[[ DATA PROVIDED open ]]

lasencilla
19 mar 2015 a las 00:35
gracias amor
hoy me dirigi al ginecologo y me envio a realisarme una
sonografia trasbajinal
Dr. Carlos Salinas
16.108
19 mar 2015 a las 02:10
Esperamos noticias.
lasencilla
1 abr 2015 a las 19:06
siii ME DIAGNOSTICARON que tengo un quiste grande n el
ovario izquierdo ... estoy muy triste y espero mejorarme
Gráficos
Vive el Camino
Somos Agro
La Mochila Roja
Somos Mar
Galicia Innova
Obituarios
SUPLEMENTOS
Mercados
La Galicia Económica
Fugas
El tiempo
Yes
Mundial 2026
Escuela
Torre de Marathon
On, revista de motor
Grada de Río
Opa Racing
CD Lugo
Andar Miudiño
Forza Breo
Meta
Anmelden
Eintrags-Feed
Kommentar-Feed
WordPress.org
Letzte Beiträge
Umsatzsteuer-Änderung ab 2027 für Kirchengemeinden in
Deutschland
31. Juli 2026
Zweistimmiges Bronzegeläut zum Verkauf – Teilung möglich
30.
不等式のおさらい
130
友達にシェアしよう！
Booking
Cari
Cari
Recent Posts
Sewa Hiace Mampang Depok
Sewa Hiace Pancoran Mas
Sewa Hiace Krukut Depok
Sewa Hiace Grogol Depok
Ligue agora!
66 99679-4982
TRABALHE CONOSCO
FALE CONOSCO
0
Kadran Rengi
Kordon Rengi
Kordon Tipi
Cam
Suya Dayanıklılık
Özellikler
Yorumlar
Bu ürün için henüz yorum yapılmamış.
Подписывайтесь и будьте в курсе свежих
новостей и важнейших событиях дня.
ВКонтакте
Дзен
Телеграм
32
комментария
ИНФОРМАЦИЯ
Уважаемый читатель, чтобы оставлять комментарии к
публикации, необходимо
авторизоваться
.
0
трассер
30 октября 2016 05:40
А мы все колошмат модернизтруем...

[[ DATA PROVIDED closed ]]

Pull together all lines from the data that mention the word "Galicia".

-- OUTPUT OF THE EXERCISE --
Galicia Innova
La Galicia Económica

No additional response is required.